Monday, February 18, 2013

Function-array Type Signature in TypeScript

In TypeScript, a function's type can be specified by a function type literal:

FunctionType:
    ( ParameterListopt ) => ReturnType

For example, the following type signature specifies a unary function that takes a number and returns a number:

var unary: (x: number) => number;

TypeScript also supports array type literals that consist of an element type followed by a pair of brackets:

ArrayType:
    Type [ ]

Now, suppose we need an array of unary functions, what would be the type signature of the function array?

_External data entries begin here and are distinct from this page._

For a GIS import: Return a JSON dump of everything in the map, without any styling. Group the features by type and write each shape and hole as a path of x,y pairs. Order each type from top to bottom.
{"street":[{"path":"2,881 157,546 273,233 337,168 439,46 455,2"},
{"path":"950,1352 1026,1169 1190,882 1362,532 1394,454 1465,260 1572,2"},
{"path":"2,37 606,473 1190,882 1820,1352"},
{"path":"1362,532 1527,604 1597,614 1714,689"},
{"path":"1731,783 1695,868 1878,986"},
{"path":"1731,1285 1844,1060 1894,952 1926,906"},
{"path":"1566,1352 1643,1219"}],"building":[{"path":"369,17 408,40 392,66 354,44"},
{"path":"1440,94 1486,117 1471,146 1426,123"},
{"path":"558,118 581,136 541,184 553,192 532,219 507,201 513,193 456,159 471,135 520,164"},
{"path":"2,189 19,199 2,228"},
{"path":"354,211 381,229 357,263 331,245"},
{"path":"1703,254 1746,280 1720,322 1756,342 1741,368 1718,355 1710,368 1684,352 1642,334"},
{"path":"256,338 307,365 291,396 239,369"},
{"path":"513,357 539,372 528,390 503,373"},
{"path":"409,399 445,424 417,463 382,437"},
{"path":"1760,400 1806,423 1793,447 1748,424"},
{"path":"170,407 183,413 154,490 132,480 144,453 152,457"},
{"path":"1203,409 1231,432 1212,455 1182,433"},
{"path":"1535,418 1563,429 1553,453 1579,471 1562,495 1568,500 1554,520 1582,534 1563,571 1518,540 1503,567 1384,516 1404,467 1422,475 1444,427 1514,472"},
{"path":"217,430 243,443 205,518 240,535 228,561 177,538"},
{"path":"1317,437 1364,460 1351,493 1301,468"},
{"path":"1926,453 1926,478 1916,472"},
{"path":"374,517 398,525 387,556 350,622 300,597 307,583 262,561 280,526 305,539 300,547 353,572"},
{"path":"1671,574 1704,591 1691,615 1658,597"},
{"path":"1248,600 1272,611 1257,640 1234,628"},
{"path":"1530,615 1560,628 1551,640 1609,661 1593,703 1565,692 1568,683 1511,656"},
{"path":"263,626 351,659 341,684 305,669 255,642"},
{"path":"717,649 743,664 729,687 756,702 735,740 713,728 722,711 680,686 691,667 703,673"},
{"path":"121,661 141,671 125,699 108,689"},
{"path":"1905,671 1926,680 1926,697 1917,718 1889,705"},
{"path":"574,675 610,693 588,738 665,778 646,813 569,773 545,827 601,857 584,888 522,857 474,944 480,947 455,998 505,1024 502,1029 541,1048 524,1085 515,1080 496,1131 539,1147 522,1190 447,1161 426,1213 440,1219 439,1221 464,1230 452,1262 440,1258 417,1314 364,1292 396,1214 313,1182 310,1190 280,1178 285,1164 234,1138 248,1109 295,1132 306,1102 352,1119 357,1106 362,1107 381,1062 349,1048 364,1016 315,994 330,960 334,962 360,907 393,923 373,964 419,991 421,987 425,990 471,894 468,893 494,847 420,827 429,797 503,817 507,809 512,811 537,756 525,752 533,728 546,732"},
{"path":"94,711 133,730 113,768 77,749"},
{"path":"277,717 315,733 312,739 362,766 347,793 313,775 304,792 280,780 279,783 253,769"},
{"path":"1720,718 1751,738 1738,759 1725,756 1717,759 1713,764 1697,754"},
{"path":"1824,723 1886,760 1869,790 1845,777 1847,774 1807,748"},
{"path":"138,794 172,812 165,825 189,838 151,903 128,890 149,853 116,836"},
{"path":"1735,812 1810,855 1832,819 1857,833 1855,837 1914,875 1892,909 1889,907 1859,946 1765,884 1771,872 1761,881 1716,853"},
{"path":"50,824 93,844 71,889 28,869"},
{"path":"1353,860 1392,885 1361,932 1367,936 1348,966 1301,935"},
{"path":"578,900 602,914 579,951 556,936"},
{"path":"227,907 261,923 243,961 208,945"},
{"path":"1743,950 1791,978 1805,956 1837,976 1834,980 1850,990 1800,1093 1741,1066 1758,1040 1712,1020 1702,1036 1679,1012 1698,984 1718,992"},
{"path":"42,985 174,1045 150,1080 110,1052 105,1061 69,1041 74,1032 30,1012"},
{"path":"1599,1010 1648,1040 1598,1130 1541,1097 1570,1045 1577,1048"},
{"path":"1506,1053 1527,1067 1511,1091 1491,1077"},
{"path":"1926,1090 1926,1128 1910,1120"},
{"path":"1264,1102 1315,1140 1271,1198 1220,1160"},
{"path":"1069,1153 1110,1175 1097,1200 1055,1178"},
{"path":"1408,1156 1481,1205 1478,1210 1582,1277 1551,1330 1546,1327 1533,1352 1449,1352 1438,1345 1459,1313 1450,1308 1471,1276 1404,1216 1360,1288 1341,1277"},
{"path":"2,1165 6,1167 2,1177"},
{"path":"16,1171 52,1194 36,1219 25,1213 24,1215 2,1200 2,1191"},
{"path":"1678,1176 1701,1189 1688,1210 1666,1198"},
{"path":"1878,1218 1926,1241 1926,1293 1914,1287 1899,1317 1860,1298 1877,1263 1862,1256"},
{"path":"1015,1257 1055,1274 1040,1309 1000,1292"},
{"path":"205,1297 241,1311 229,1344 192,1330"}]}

Appending a pair of brackets to the previous function type literal wouldn't work because the resulting type signature, though syntactically correct, defines a single function that returns an array of numbers rather than an array of functions, each returning a single number:

var wrong: (x: number) => number [];

Trying to disambiguate the semantics by wrapping the function type literal in parentheses is also erroneous — the first left parenthesis would be matched as the initial token of a FunctionType rule, therefore the compiler would flag the second left parenthesis as a grammar error:

var wrongToo: ( (x: number) => number ) [];

The key to solving this is the realization that a function type literal of the form ( ParameterListopt ) => ResultType can be rewritten as the equivalent object type literal { ( ParameterListopt ) : ResultType; }, which removes the ambiguity in a function array type signature. For example:

var correct: {(x: number): number;}[];

To improve code readability, we may define a separate type name and reference it in the array type:

interface UnaryFunc {
  (x: number): number;
}

var unaryFuncArray: UnaryFunc[];

Thursday, March 29, 2012

Migrated WordGap from Python to Go 1

WordGap, an anagram search tool running on Google AppEngine, was originally written in Python. I recently rewrote it in Go 1 and added support for the SOWPODS word list. In terms of number of lines, the code size is roughly the same as the Python version, but the run-time performance has gained a considerable boost: the average latency of anagramming requests has dropped from ~500ms to ~30ms! Go has strongly exceeded my expectation and is now my language of choice for AppEngine app development.

Sunday, March 18, 2012

Initializing large arrays in Go for AppEngine

Go supports composite literals to construct arrays, slices, or maps. A list of strings, for example, may be created as follows:
words := []string{"AA", "AAH", "AAHED"}
This is convenient and works really well for small lists. If you try to initialize an array with hundreds of thousands of elements, though, Go compilation will significantly slow down even if the entire list can comfortably fit into the memory. Worse yet, you won't be able to deploy your app to AppEngine. A typical error message looks like this:
Error 422: --- begin server output ---
Compile failed:
2012/03/18 00:00:00 go-app-builder: Failed building app: failed running 6g: signal 9
--- end server output ---
Rolling back the update.
Error 422: --- begin server output ---
The solution is to construct large data structures at run-time by parsing data encoded in external files. For example, store a long list of words in a text file, one word per line; during initialization, convert them into a string slice:
import (
  "io/ioutil"
  "strings"
)

func loadStringList(filename string) []string {
  content, err := ioutil.ReadFile(filename)
  if err != nil {
    panic(err)
  }
  return strings.Split(string(content), "\n")
}

func init() {
  words := loadStringList("words.txt")
  ...
}
For more complicated data structures, you may want to use the gob package to do efficient deserialization.